Many hospitals and health systems started employing physicians under the premise that if they could run a successful hospital, how hard could it be to run a few practices? What most didn’t anticipate, however, was the growth in physician employment. A few doctors is one thing, a few hundred is another.

Many physician networks have outgrown the capabilities of the director-level manager the hospital CEO assigned to oversee the practices. They’ve outgrown the hospital billing system’s “physician practice module” and the “hospital billers” tasked to handle physician billing. They’ve outgrown the EMR that was supposed to be able to handle a growing network and every specialty imaginable. They’ve outgrown the capacity of the hospital’s HR, accounting, and materials management departments. And finally, they’ve outgrown the lack of a formal organizational structure, with no clear lines of communication or network chain of command.

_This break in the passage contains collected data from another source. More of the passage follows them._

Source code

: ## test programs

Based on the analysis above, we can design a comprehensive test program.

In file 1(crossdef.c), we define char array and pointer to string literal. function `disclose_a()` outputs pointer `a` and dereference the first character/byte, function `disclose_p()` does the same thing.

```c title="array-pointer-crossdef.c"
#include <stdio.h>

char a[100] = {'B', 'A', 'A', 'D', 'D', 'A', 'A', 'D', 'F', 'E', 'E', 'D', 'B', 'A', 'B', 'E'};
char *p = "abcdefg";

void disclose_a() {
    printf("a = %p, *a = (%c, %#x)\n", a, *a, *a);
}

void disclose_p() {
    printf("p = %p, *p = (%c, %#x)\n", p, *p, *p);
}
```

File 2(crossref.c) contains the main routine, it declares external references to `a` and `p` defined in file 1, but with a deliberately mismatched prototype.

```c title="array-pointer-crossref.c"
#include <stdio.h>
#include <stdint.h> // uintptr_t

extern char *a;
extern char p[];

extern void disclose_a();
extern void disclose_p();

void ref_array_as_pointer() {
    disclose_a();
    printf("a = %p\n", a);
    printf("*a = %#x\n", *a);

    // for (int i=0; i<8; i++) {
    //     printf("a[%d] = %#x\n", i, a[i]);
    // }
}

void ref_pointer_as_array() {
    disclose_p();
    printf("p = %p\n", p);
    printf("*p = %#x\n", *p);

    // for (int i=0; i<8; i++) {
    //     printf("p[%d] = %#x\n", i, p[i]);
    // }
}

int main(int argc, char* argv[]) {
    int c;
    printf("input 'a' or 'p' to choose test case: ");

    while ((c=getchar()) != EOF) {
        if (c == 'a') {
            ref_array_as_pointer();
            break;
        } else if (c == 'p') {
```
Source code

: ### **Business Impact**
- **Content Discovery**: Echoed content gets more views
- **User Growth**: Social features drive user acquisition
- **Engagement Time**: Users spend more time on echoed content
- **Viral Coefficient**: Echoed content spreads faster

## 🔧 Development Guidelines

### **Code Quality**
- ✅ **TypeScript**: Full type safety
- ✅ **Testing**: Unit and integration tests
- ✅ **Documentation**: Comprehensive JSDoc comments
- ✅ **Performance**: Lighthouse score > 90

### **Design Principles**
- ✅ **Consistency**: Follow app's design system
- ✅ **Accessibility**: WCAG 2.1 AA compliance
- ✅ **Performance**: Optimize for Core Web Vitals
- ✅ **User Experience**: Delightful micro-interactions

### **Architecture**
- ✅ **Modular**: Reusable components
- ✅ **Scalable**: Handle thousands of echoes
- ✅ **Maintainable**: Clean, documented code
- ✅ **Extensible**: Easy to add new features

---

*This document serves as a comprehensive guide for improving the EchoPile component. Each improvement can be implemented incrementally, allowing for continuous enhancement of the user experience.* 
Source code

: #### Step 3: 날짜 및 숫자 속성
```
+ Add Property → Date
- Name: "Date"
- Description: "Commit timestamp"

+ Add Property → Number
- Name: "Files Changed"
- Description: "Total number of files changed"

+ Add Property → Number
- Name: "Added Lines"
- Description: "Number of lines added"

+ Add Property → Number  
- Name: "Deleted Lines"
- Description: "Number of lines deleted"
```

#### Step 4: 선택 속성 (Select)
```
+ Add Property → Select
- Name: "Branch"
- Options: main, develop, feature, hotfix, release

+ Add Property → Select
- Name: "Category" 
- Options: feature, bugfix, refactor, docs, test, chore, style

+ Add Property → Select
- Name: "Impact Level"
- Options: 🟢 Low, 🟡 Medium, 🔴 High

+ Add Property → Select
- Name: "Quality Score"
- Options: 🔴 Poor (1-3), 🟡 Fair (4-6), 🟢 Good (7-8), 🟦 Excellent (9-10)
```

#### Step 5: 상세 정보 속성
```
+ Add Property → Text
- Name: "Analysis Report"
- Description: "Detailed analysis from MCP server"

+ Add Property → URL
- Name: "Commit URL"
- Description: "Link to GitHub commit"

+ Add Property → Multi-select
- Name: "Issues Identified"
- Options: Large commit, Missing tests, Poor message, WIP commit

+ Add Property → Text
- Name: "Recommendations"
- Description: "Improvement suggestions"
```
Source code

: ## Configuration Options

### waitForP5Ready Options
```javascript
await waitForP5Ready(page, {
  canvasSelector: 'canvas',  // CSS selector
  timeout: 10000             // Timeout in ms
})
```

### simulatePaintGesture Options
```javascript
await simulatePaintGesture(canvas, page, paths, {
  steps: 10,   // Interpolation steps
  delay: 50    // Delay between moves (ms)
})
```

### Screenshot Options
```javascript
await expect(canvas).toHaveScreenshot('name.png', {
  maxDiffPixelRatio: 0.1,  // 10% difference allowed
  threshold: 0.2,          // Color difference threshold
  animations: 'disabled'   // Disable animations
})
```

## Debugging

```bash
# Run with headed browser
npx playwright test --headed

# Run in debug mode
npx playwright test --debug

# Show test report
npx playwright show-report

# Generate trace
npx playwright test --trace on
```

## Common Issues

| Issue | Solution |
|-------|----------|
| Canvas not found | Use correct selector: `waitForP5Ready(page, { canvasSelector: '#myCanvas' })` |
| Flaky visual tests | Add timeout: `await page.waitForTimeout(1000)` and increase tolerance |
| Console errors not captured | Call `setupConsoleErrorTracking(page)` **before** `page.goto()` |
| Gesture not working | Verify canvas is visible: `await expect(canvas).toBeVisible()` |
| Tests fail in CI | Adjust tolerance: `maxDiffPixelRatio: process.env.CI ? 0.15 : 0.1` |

While having dedicated resources and investing in network infrastructure may not have seemed like a worthwhile investment a decade ago, today it’s one of HSG’s eight keys to developing a High-Performing Physician Network. To diagnose the health of a network’s infrastructure, Healthcare Strategy Group asks these seven questions:

  1. Does your information technology infrastructure provide your clinicians the clinical data they require to deliver high quality care?
  2. Does your information technology infrastructure provide your network management team the financial reports and data it requires to effectively and efficiently manage the practices?
  3. Do you have distinct functions and dedicated resources that support the day-to-day operations of the group (i.e., Operations Management, HR, Accounting/Finance, IT, Revenue Cycle, Purchasing/Materials Management)?
  4. Does the practice executive have the skills and capabilities to implement your vision for the network?
  5. Do you have the right organizational structure to effectively manage practices?
  6. Are you in the optimal legal structure to maximize revenue and operating efficiencies?
  7. Do management capabilities and skill sets reflect the size of the group?

After completing a physician network’s history and physical (H&P), which includes answering these questions and a limited data review, HSG can give an infrastructure a “clean bill of health” or pinpoint the specific maladies that are barriers to a network ever achieving “High-Performing Physician Network” status.